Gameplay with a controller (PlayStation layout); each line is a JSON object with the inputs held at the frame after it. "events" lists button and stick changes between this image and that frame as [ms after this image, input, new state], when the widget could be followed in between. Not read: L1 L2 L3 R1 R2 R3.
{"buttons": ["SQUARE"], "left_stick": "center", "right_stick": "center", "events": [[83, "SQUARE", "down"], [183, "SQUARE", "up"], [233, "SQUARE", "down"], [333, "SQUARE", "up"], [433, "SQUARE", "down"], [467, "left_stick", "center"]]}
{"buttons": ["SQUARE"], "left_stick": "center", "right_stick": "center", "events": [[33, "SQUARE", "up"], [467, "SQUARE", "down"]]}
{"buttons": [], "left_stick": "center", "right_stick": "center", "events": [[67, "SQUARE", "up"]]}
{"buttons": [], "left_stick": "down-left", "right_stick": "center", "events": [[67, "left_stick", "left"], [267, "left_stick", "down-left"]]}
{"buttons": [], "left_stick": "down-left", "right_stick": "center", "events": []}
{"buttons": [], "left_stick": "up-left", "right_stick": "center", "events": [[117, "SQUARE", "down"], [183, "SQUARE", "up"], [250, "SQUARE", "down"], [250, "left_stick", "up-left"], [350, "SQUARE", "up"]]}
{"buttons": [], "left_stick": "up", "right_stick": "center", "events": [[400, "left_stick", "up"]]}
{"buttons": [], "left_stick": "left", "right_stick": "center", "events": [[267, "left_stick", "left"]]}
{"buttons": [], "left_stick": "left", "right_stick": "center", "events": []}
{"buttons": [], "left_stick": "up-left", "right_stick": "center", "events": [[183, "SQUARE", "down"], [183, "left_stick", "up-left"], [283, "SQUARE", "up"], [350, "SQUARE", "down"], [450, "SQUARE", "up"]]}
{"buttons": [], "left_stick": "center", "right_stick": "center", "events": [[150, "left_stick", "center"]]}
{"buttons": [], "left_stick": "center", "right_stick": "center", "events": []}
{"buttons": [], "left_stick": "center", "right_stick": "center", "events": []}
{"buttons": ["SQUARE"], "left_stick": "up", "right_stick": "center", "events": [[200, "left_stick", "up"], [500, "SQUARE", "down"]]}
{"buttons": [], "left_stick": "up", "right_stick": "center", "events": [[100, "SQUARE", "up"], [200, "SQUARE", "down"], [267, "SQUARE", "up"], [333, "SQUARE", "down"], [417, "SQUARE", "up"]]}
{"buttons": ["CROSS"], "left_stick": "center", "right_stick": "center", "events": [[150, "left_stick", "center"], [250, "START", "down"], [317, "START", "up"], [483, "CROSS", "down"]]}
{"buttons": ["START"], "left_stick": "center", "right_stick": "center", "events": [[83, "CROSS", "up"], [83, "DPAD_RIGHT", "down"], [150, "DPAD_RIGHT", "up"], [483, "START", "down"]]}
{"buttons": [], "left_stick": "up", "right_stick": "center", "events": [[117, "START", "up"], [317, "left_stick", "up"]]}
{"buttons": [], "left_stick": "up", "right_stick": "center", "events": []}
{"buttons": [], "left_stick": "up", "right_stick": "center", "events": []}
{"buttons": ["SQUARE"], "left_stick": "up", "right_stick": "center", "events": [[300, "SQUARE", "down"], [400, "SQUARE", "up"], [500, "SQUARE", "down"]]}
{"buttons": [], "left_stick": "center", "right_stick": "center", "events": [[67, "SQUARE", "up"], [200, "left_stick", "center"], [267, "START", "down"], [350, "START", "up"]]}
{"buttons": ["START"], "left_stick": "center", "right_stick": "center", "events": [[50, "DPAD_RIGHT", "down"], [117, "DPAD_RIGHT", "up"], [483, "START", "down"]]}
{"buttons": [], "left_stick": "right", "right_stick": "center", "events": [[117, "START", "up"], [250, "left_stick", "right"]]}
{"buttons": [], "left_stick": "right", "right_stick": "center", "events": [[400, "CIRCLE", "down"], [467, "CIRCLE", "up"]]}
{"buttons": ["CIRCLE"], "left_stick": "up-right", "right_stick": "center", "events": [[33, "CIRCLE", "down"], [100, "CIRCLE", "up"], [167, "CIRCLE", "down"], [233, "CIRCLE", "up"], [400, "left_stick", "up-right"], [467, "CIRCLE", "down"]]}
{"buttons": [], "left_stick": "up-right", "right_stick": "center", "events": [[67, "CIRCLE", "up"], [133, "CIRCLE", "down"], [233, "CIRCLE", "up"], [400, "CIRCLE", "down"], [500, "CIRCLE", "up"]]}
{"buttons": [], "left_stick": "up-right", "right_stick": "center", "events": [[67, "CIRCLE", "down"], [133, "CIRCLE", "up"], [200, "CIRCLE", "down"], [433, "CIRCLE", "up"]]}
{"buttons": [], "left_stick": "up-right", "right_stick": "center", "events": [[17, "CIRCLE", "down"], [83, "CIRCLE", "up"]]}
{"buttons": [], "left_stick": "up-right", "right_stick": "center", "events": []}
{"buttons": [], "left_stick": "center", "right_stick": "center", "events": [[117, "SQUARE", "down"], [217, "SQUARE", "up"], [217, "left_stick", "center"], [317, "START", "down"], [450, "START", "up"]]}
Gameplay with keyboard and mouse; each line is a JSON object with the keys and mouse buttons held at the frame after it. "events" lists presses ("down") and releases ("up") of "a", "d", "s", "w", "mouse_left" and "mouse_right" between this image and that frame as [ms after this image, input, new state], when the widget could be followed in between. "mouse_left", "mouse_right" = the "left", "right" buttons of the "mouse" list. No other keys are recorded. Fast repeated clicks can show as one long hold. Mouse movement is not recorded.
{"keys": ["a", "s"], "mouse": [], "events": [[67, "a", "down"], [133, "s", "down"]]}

● ● ● ● ● ● ●

Work instructions: All of the material must be reproduced exactly.

Solution below:
Gameplay with a controller (PlayStation layout); each line is a JSON object with the inputs held at the frame after it. "events" lists button and stick changes between this image and that frame as [ms after this image, input, new state], when the widget could be followed in between. Not read: L1 L2 L3 R1 R2 R3.
{"buttons": ["SQUARE"], "left_stick": "center", "right_stick": "center", "events": [[83, "SQUARE", "down"], [183, "SQUARE", "up"], [233, "SQUARE", "down"], [333, "SQUARE", "up"], [433, "SQUARE", "down"], [467, "left_stick", "center"]]}
{"buttons": ["SQUARE"], "left_stick": "center", "right_stick": "center", "events": [[33, "SQUARE", "up"], [467, "SQUARE", "down"]]}
{"buttons": [], "left_stick": "center", "right_stick": "center", "events": [[67, "SQUARE", "up"]]}
{"buttons": [], "left_stick": "down-left", "right_stick": "center", "events": [[67, "left_stick", "left"], [267, "left_stick", "down-left"]]}
{"buttons": [], "left_stick": "down-left", "right_stick": "center", "events": []}
{"buttons": [], "left_stick": "up-left", "right_stick": "center", "events": [[117, "SQUARE", "down"], [183, "SQUARE", "up"], [250, "SQUARE", "down"], [250, "left_stick", "up-left"], [350, "SQUARE", "up"]]}
{"buttons": [], "left_stick": "up", "right_stick": "center", "events": [[400, "left_stick", "up"]]}
{"buttons": [], "left_stick": "left", "right_stick": "center", "events": [[267, "left_stick", "left"]]}
{"buttons": [], "left_stick": "left", "right_stick": "center", "events": []}
{"buttons": [], "left_stick": "up-left", "right_stick": "center", "events": [[183, "SQUARE", "down"], [183, "left_stick", "up-left"], [283, "SQUARE", "up"], [350, "SQUARE", "down"], [450, "SQUARE", "up"]]}
{"buttons": [], "left_stick": "center", "right_stick": "center", "events": [[150, "left_stick", "center"]]}
{"buttons": [], "left_stick": "center", "right_stick": "center", "events": []}
{"buttons": [], "left_stick": "center", "right_stick": "center", "events": []}
{"buttons": ["SQUARE"], "left_stick": "up", "right_stick": "center", "events": [[200, "left_stick", "up"], [500, "SQUARE", "down"]]}
{"buttons": [], "left_stick": "up", "right_stick": "center", "events": [[100, "SQUARE", "up"], [200, "SQUARE", "down"], [267, "SQUARE", "up"], [333, "SQUARE", "down"], [417, "SQUARE", "up"]]}
{"buttons": ["CROSS"], "left_stick": "center", "right_stick": "center", "events": [[150, "left_stick", "center"], [250, "START", "down"], [317, "START", "up"], [483, "CROSS", "down"]]}
{"buttons": ["START"], "left_stick": "center", "right_stick": "center", "events": [[83, "CROSS", "up"], [83, "DPAD_RIGHT", "down"], [150, "DPAD_RIGHT", "up"], [483, "START", "down"]]}
{"buttons": [], "left_stick": "up", "right_stick": "center", "events": [[117, "START", "up"], [317, "left_stick", "up"]]}
{"buttons": [], "left_stick": "up", "right_stick": "center", "events": []}
{"buttons": [], "left_stick": "up", "right_stick": "center", "events": []}
{"buttons": ["SQUARE"], "left_stick": "up", "right_stick": "center", "events": [[300, "SQUARE", "down"], [400, "SQUARE", "up"], [500, "SQUARE", "down"]]}
{"buttons": [], "left_stick": "center", "right_stick": "center", "events": [[67, "SQUARE", "up"], [200, "left_stick", "center"], [267, "START", "down"], [350, "START", "up"]]}
{"buttons": ["START"], "left_stick": "center", "right_stick": "center", "events": [[50, "DPAD_RIGHT", "down"], [117, "DPAD_RIGHT", "up"], [483, "START", "down"]]}
{"buttons": [], "left_stick": "right", "right_stick": "center", "events": [[117, "START", "up"], [250, "left_stick", "right"]]}
{"buttons": [], "left_stick": "right", "right_stick": "center", "events": [[400, "CIRCLE", "down"], [467, "CIRCLE", "up"]]}
{"buttons": ["CIRCLE"], "left_stick": "up-right", "right_stick": "center", "events": [[33, "CIRCLE", "down"], [100, "CIRCLE", "up"], [167, "CIRCLE", "down"], [233, "CIRCLE", "up"], [400, "left_stick", "up-right"], [467, "CIRCLE", "down"]]}
{"buttons": [], "left_stick": "up-right", "right_stick": "center", "events": [[67, "CIRCLE", "up"], [133, "CIRCLE", "down"], [233, "CIRCLE", "up"], [400, "CIRCLE", "down"], [500, "CIRCLE", "up"]]}
{"buttons": [], "left_stick": "up-right", "right_stick": "center", "events": [[67, "CIRCLE", "down"], [133, "CIRCLE", "up"], [200, "CIRCLE", "down"], [433, "CIRCLE", "up"]]}
{"buttons": [], "left_stick": "up-right", "right_stick": "center", "events": [[17, "CIRCLE", "down"], [83, "CIRCLE", "up"]]}
{"buttons": [], "left_stick": "up-right", "right_stick": "center", "events": []}
{"buttons": [], "left_stick": "center", "right_stick": "center", "events": [[117, "SQUARE", "down"], [217, "SQUARE", "up"], [217, "left_stick", "center"], [317, "START", "down"], [450, "START", "up"]]}
Gameplay with keyboard and mouse; each line is a JSON object with the keys and mouse buttons held at the frame after it. "events" lists presses ("down") and releases ("up") of "a", "d", "s", "w", "mouse_left" and "mouse_right" between this image and that frame as [ms after this image, input, new state], when the widget could be followed in between. "mouse_left", "mouse_right" = the "left", "right" buttons of the "mouse" list. No other keys are recorded. Fast repeated clicks can show as one long hold. Mouse movement is not recorded.
{"keys": ["a", "s"], "mouse": [], "events": [[67, "a", "down"], [133, "s", "down"]]}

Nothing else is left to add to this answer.